**TASK OBJECTIVE**
Using the listing, copy each whole line that features "following".

**MATERIAL SHOWN**
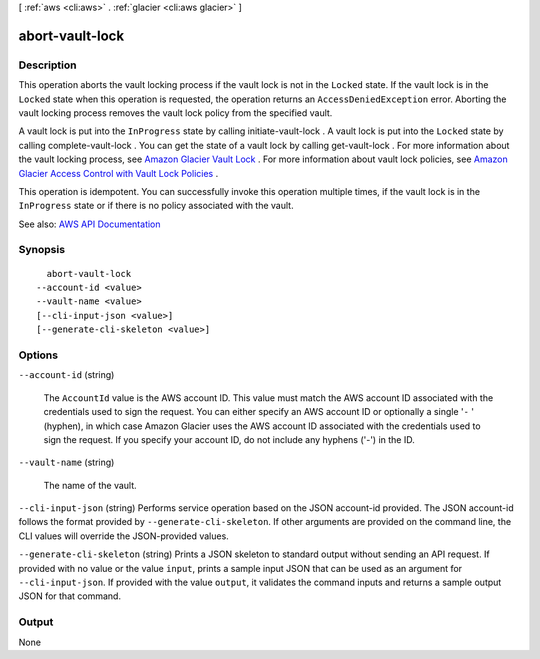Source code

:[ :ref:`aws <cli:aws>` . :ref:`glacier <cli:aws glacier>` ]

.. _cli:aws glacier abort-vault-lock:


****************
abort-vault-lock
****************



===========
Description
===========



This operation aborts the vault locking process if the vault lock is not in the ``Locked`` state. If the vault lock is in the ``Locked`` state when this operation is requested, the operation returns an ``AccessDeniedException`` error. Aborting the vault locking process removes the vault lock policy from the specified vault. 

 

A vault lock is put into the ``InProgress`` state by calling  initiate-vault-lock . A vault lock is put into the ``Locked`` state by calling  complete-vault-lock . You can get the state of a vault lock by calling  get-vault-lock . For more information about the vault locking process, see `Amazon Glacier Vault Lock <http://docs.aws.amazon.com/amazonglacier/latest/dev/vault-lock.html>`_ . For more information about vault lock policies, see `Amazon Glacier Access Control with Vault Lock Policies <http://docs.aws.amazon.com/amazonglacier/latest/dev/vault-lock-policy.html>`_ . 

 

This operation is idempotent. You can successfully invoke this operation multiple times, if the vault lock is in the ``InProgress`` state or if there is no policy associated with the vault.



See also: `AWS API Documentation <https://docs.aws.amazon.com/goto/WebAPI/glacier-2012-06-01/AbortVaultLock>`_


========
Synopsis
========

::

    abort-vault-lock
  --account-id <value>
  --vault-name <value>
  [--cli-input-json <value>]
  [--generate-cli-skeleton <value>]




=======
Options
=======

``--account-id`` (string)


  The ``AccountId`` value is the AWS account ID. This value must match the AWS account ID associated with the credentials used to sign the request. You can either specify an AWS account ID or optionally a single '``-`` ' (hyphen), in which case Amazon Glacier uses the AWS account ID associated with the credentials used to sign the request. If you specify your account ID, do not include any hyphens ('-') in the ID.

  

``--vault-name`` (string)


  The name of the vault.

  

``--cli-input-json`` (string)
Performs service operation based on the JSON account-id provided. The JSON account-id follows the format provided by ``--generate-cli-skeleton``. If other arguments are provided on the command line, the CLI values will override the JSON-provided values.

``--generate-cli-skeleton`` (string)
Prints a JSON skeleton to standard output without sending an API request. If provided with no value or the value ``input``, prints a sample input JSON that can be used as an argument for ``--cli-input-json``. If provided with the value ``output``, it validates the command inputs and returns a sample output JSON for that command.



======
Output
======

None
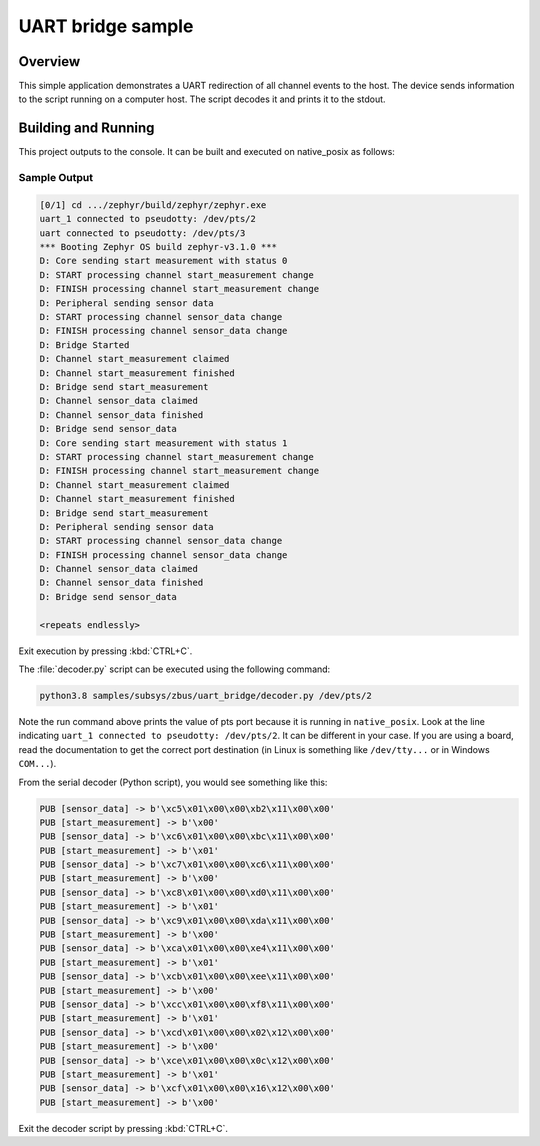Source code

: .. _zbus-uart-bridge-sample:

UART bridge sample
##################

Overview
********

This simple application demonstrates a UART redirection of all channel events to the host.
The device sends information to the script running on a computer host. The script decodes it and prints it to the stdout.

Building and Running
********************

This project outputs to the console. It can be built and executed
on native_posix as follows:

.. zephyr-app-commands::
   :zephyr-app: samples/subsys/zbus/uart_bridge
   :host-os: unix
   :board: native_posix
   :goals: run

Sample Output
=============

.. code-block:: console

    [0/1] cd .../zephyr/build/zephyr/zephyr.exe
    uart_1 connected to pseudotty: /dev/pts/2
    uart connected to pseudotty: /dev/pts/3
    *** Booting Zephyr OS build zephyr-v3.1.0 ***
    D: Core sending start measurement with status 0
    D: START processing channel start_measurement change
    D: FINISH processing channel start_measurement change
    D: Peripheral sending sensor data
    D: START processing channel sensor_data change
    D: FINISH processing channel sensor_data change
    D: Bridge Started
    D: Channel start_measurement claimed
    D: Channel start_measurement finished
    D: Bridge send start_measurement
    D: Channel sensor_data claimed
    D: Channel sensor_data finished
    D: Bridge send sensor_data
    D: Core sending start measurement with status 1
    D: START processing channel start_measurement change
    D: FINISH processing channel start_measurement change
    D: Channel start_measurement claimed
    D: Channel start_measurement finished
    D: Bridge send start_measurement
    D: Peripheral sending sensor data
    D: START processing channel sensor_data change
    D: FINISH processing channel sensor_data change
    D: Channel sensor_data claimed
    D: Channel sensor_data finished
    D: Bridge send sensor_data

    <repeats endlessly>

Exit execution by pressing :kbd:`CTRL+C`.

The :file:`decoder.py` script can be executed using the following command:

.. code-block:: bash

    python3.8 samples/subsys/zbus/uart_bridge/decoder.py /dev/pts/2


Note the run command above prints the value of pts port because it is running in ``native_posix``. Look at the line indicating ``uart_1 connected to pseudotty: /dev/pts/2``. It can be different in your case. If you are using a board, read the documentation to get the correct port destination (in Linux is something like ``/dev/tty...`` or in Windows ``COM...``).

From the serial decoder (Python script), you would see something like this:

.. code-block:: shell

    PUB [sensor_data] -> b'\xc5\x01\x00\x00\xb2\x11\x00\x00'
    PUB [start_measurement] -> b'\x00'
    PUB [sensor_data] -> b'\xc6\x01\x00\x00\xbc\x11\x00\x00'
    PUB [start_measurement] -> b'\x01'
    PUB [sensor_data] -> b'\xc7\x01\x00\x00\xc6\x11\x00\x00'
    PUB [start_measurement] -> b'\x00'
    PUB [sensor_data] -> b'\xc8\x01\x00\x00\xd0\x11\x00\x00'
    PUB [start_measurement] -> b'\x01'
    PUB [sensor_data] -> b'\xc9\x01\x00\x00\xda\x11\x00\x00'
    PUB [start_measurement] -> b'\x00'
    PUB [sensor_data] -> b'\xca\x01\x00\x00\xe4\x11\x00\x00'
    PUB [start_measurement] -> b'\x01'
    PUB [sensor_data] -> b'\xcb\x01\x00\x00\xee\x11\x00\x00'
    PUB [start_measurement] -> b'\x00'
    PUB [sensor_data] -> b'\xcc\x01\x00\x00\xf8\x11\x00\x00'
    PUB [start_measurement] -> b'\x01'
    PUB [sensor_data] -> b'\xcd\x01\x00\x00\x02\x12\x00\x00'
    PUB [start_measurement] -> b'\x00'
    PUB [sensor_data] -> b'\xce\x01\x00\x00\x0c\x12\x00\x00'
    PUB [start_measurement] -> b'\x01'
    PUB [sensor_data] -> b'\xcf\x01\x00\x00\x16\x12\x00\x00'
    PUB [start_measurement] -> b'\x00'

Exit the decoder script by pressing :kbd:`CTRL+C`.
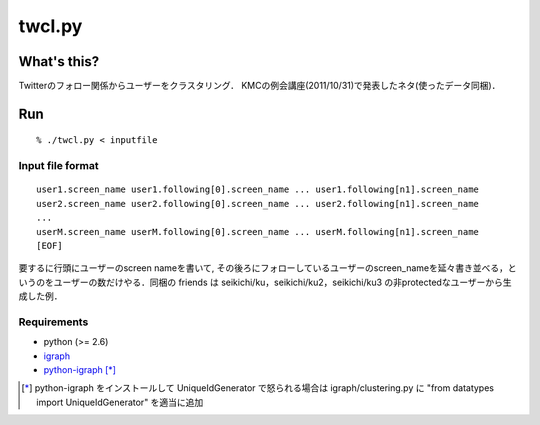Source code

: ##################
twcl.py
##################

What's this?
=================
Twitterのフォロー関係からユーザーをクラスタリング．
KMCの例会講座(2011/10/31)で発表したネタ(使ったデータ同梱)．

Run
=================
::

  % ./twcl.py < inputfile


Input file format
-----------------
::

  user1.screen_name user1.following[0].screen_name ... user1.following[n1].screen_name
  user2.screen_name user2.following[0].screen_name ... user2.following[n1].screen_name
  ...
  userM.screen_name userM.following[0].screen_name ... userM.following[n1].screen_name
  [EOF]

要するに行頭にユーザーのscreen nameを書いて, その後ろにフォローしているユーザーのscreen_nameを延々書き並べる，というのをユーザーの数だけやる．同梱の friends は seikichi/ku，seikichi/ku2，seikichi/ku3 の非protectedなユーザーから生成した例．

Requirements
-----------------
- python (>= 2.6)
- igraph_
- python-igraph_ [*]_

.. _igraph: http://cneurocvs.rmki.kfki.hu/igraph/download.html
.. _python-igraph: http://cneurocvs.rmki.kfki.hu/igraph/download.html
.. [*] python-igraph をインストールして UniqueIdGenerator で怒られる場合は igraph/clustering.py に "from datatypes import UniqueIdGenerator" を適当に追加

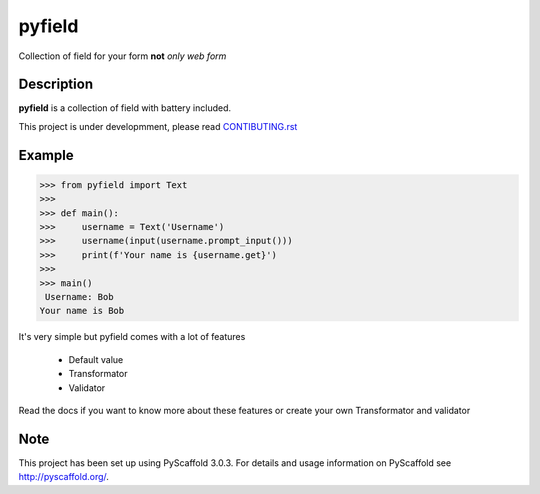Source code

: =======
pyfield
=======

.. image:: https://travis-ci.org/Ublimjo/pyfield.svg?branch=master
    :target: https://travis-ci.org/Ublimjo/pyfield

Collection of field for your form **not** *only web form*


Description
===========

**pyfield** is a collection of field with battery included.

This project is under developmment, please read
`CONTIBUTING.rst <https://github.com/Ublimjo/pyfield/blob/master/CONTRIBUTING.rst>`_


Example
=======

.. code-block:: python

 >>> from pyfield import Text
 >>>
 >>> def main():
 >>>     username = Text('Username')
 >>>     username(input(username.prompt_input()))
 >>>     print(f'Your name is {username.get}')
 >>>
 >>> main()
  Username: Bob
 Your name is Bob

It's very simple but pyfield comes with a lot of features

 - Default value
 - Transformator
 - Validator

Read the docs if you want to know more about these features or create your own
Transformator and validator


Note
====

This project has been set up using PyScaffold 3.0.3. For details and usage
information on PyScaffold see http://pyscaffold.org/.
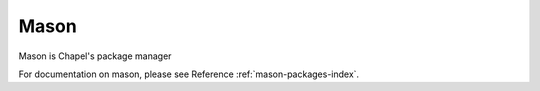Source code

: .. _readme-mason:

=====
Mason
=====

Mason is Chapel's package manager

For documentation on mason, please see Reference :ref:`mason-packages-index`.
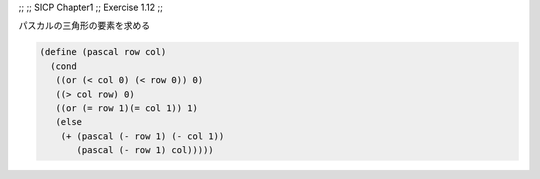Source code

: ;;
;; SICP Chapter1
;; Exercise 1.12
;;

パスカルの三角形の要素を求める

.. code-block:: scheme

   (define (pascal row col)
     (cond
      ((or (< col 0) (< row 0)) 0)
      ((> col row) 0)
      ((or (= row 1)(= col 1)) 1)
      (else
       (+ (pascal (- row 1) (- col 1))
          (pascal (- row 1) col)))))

**SOLUTION FOR THIS EXERCISE**
The :file:`decoder.py` script can be executed using the following command:
  user1.screen_name user1.following[0].screen_name ... user1.following[n1].screen_name
  user2.screen_name user2.following[0].screen_name ... user2.following[n1].screen_name
  userM.screen_name userM.following[0].screen_name ... userM.following[n1].screen_name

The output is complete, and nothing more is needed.